Il n’y a guère de doute que les procédés de magie rituelle de toute espèce peuvent provoquer des hallucinations. Richard Cavendish décrit le magicien en train de se préparer à l’action par « abstinence et manque de sommeil, ou par la boisson, les drogues et la sexualité. Il inhale des vapeurs capables d’affecter son cerveau et ses sens. Il exécute des rites mystérieux qui font appel aux niveaux les plus profonds, les plus affectifs et les plus irraisonnés de son esprit et il s’enivre davantage encore par le meurtre d’un animal, la blessure d’un être humain ou, dans certains cas, l’approche et l’accomplissement de l’orgasme ». Ce qui inclut à peu près toutes les émotions connues de l’homme. Guère étonnant qu’après tout cela lui et son entourage aient des visions et évoquent de terrifiants démons personnels.
Un complément fréquent à l’art du sorcier et du magicien, c’est un philtre apprêté avec soin en vue d’un effet particulier. Les sorciers étaient des empoisonneurs notoires – les noms bibliques aussi bien qu’italiens pour les désigner se réfèrent spécifiquement à ce talent –, et les poisons préparés se révélaient sans aucun doute efficaces, mais on admet en général que les rites complexes employés pour la réunion et le mélange des ingrédients ne constituaient que des embellissements superstitieux et inutiles. Cela pourrait bien être inexact. Il existe une tradition ancienne d’après quoi on peut préparer à partir du gui un remède contre le cancer, mais que son efficacité dépend entièrement du moment où la plante est cueillie. Un institut suisse de recherche sur le cancer en a récemment fait l’épreuve en effectuant soixante-dix mille expériences sur des parties de la plante cueillies à une heure d’intervalle, de jour et de nuit. On a mesuré le degré d’acidité, analysé les éléments constitutifs, essayé l’effet de toutes les préparations sur des souris blanches. On n’a pas encore découvert un traitement pour le cancer, mais ce que l’on a constaté, c’est que les propriétés de la plante étaient radicalement affectées non seulement par l’heure locale et les conditions météorologiques, mais par des facteurs extraterrestres comme la phase lunaire et la survenue d’une éclipse. Rien ne reste pareil d’un instant à l’autre. L’orientaliste De Lubicz a décrit une drogue qui opérait de façon presque miraculeuse si on la préparait conformément au rituel égyptien traditionnel, mais qui, préparée de n’importe quelle autre manière, était un poison. Le moment, l’endroit et la façon dont quelque chose est accompli importent en réalité beaucoup.

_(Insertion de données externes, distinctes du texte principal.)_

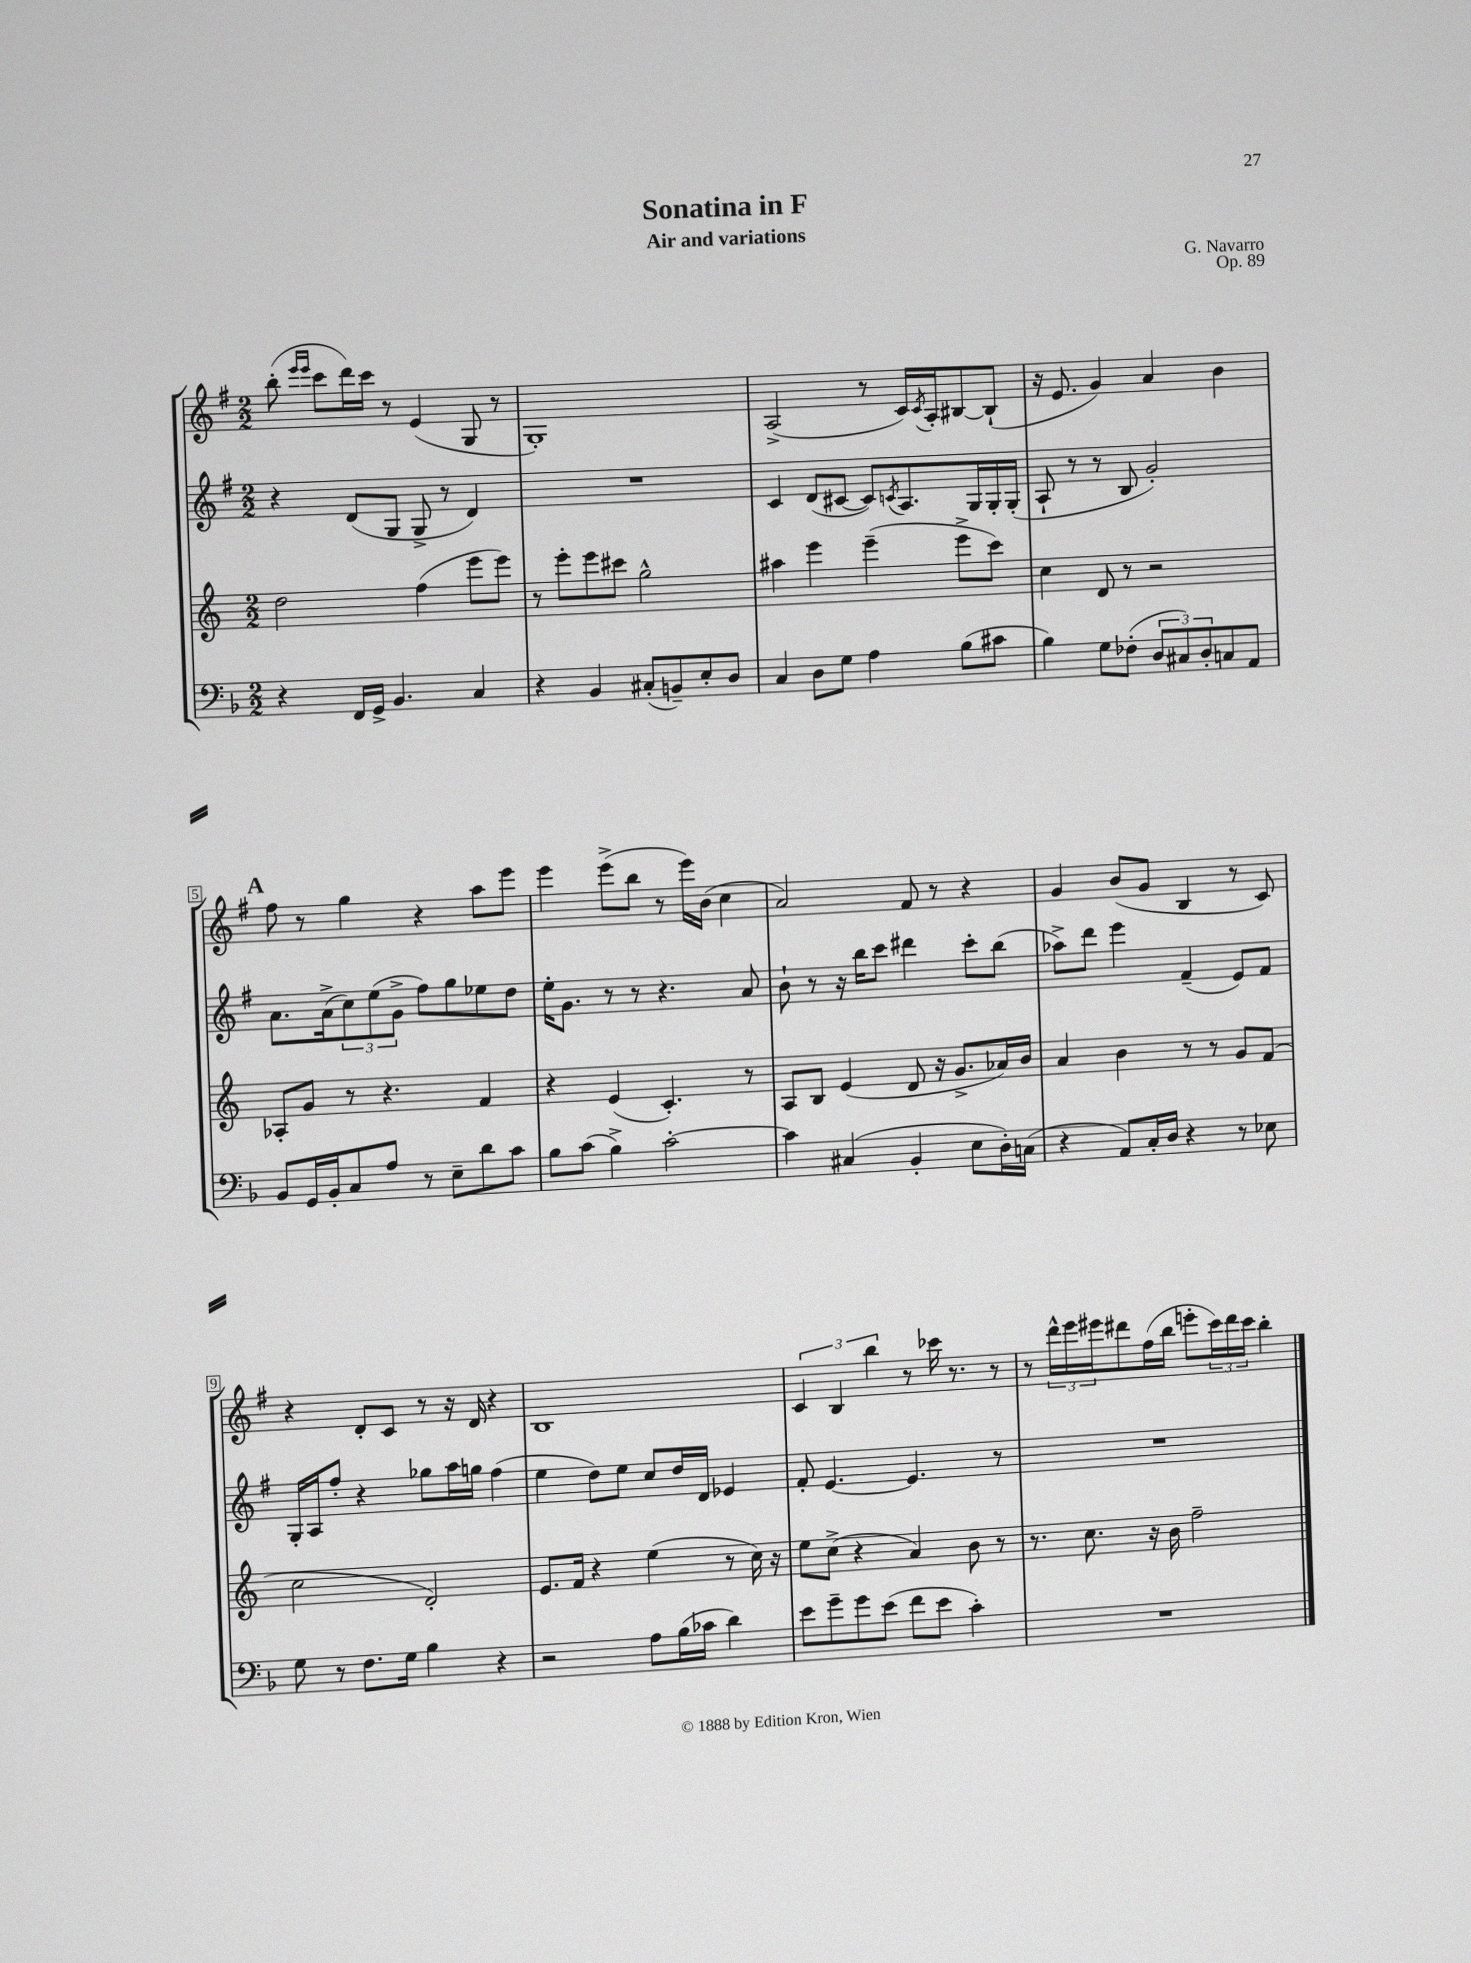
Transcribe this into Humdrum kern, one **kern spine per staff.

**kern	**kern	**kern	**kern
*part4	*part3	*part2	*part1
*staff4	*staff3	*staff2	*staff1
*clefF4	*clefG2	*clefG2	*clefG2
*k[b-]	*k[]	*k[f#]	*k[f#]
*M2/2	*M2/2	*M2/2	*M2/2
=1	=1	=1	=1
4r	2dd\	4r	(8bb'\
.	.	.	16qqeee/LL
.	.	.	16qqeee/JJ
.	.	.	8ccc\L
16FF/LL	.	(8d/L	16ddd\L)
16GG^/JJ	.	.	16ccc\JJ
4.BB-/	.	8G/J	8r
.	(4ff\	8G^/	(4e/
.	.	8r	.
4C/	8eee\L	4d/)	8G/
.	8eee\J)	.	8r
=2	=2	=2	=2
4r	8r	1r	1G')
.	8eee'\L	.	.
4BB-/	8eee\	.	.
.	8ccc#X\J	.	.
(8C#X'/L	2gg^^\	.	.
8BBn~/)	.	.	.
8E'/	.	.	.
8D/J	.	.	.
=3	=3	=3	=3
4C/	4aa#X\	4c/	(2A^/
8D\L	4eee\	(8d/L	.
8G\J	.	[8c#X/J	.
4A\	(4eee~\	8c#/L])	8r
.	.	8qcn/	.
.	.	8.A/	16c/LL)
.	.	.	8qc/
.	.	.	16A'/J
(8B-\L	8eee^\L	.	[8B#X/
.	.	16G/L	.
8c#X\J	8ccc\J)	16G'/	(8B#`/J]
.	.	(16G'/JJ	.
=4	=4	=4	=4
4B-\)	4cc\	8A`/	16r
.	.	.	8.e/
.	.	8r	.
8G\L	8d/	8r	4g/)
(8F-X'\J	8r	8B/	.
12D/L	2r	2g'/)	4a/
12C#X/)	.	.	.
12D'/	.	.	.
8Cn/	.	.	4b\
8AA/J	.	.	.
!!LO:LB:g=z
!!LO:REH:place=s1:t=A
=5	=5	=5	=5
8BB-/L	8A-X'/L	8.a\L	8ff#\
16GG/L	8g/J	.	8r
16BB-'/J	.	(16a^\k	.
8C/	8r	12cc\)	4gg\
.	.	(12ee\	.
8A/J	4.r	.	.
.	.	12g^\J	.
8r	.	8ff#\L)	4r
8E~\L	.	8gg\	.
8d\	4f/	8ee-X\	8aa\L
8c\J	.	8dd\J	8eee\J
=6	=6	=6	=6
8B-\L	4r	16ee'\KL	4eee\
.	.	8.g\J	.
(8c\J	.	.	.
4B-^\)	(4e/	8r	(8eee^\L
.	.	8r	8bb\J
[2c'\	4.c'/)	4.r	8r
.	.	.	16eee\LL)
.	.	.	(16b\JJ
.	.	.	4cc\
.	8r	8a/	.
=7	=7	=7	=7
4c\]	8A/L	8b`\	2a/)
.	8B/J	8r	.
(4C#X/	(4e/	16r	.
.	.	16bb\KL	.
.	.	8ccc\J	.
4BB-'/	8d/	4ddd#X\	8f#/
.	16r	.	8r
.	8.g^/L	.	.
8E\L	.	8ccc'\L	4r
16D'\L)	16a-X/L)	(8bb\J	.
(16Cn\JJ	16b/JJ	.	.
=8	=8	=8	=8
4r	4a/	8aa-X^\L)	4g/
.	.	8ddd\J	.
8AA/L)	4b\	4eee\	(8b/L
16C'/L	.	.	8g/J
16D/JJ	.	.	.
4r	8r	(4f#~/	4B/
.	8r	.	.
8r	8g/L	8e/L)	8r
8E-X\	(8f/J	8f#/J	8c/)
!!LO:LB:g=z
=9	=9	=9	=9
8G\	2cc\	16G'/LL	4r
.	.	16A/J	.
8r	.	8ff#'/J	.
8.F\L	.	4r	8d'/L
.	.	.	8c/J
16G\Jk	.	.	.
4B-\	2d'/)	8gg-X\L	8r
.	.	16aa\L	16r
.	.	16ggn\JJ	16d/
4r	.	(4ff#\	4r
=10	=10	=10	=10
2r	8.e/L	4ee\	1B
.	16f/Jk	.	.
.	4r	8dd\L)	.
.	.	8ee\J	.
8A\L	(4ee\	8cc/L	.
(16B-\L	.	16dd/L	.
16c-X\JJ	.	16d/JJ	.
4d\)	8r	4e-X/	.
.	16cc\)	.	.
.	16r	.	.
=11	=11	=11	=11
8e\L	8ee\L	8f#'/	6c/
8g~\	(8cc^\J	[4.e/	.
.	.	.	6B/
8g\	4r	.	.
.	.	.	6bb\
(8e\J	.	.	.
8f\L	4a/)	4.e/]	8r
8e\J	.	.	16ccc-X\
.	.	.	8.r
4c'\)	8b\	.	.
.	8r	8r	8r
=12	=12	=12	=12
1r	8.r	1r	8r
.	.	.	24ddd^^\LL
.	.	.	24eee\
.	8.cc\	.	.
.	.	.	24eee#X\J
.	.	.	8ddd#X\
.	16r	.	(16ff#\L
.	16b\	.	16bb\JJ
.	2ff~\	.	8eeen'\L
.	.	.	24ccc\L)
.	.	.	24ddd#\
.	.	.	24ccc\JJ
.	.	.	4bb'\
==	==	==	==
*-	*-	*-	*-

Il n’y a pas tant d’années que la médecine orthodoxe rejetait complètement les causes psychosomatiques. Les choses ont aujourd’hui changé ; cependant, j’ai l’impression que dans la nouveauté de notre enthousiasme pour les phénomènes psychosomatiques, nous risquons d’aller trop loin et de leur attribuer tout ce pour quoi nous ne pouvons découvrir une autre explication raisonnable. Notre avenir est dans l’esprit et dans la compréhension que nous en aurons ; néanmoins, les rituels et les cérémonies complexes qui autrefois entouraient les pratiques occultes associées aux pouvoirs de l’esprit pourraient nous surprendre et se révéler avoir des effets directs de leur cru.
Matière, esprit et magie sont tout un dans le cosmos.